* _What to do_: Please copy every line of the material below word for word, leaving out the pictures.

* _Chart-based quiz material_:
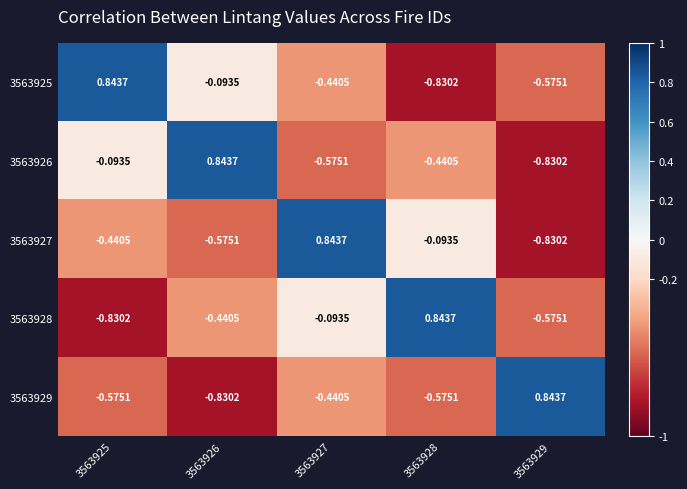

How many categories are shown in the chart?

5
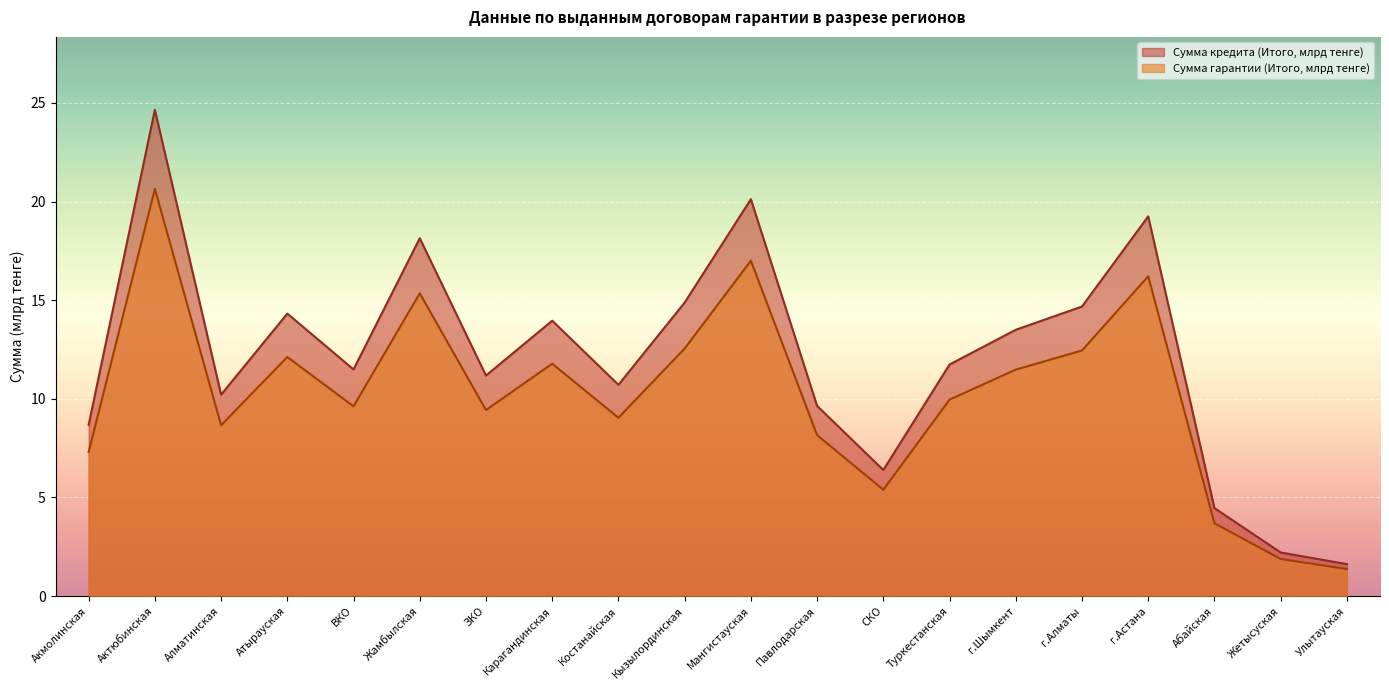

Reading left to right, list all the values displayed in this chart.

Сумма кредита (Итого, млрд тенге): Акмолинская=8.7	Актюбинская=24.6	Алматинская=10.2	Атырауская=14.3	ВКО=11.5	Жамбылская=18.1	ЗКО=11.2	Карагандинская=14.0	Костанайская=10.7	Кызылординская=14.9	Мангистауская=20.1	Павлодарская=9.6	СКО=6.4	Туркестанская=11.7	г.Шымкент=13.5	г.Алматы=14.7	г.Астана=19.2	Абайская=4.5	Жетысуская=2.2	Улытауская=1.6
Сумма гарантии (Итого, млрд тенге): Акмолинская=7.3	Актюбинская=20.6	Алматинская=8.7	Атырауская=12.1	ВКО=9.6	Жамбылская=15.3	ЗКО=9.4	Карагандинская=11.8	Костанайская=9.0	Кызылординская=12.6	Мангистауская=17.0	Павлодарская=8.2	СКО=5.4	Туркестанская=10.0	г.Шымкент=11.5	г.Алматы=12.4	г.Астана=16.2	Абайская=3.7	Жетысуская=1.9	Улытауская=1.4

* _Result of this exercise_:
How many categories are shown in the chart?

5

Reading left to right, list all the values displayed in this chart.

Сумма кредита (Итого, млрд тенге): Акмолинская=8.7	Актюбинская=24.6	Алматинская=10.2	Атырауская=14.3	ВКО=11.5	Жамбылская=18.1	ЗКО=11.2	Карагандинская=14.0	Костанайская=10.7	Кызылординская=14.9	Мангистауская=20.1	Павлодарская=9.6	СКО=6.4	Туркестанская=11.7	г.Шымкент=13.5	г.Алматы=14.7	г.Астана=19.2	Абайская=4.5	Жетысуская=2.2	Улытауская=1.6
Сумма гарантии (Итого, млрд тенге): Акмолинская=7.3	Актюбинская=20.6	Алматинская=8.7	Атырауская=12.1	ВКО=9.6	Жамбылская=15.3	ЗКО=9.4	Карагандинская=11.8	Костанайская=9.0	Кызылординская=12.6	Мангистауская=17.0	Павлодарская=8.2	СКО=5.4	Туркестанская=10.0	г.Шымкент=11.5	г.Алматы=12.4	г.Астана=16.2	Абайская=3.7	Жетысуская=1.9	Улытауская=1.4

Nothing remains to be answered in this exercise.